• _EXERCISE_
For the entries that follow, restate word for word the line containing "61 262 10.20", the line containing "216 218 18.11", and every line that lies between them.

• _DATASET RECORDS_

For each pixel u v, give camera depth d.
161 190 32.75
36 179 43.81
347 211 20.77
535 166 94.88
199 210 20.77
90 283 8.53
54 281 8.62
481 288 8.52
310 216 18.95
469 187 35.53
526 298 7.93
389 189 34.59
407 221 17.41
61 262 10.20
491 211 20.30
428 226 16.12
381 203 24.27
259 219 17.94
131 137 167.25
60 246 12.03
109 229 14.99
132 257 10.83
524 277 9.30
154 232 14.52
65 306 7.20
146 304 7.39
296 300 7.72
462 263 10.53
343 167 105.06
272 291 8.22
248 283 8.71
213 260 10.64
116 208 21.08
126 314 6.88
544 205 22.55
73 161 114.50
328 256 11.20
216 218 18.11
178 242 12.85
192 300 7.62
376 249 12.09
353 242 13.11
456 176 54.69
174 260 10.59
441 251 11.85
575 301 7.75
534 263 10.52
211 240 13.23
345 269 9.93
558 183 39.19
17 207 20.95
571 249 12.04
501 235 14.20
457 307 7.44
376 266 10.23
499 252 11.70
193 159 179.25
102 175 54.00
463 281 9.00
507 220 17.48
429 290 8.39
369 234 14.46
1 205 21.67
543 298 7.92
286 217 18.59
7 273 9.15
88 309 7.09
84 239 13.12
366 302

• _TASK SOLUTION_
61 262 10.20
491 211 20.30
428 226 16.12
381 203 24.27
259 219 17.94
131 137 167.25
60 246 12.03
109 229 14.99
132 257 10.83
524 277 9.30
154 232 14.52
65 306 7.20
146 304 7.39
296 300 7.72
462 263 10.53
343 167 105.06
272 291 8.22
248 283 8.71
213 260 10.64
116 208 21.08
126 314 6.88
544 205 22.55
73 161 114.50
328 256 11.20
216 218 18.11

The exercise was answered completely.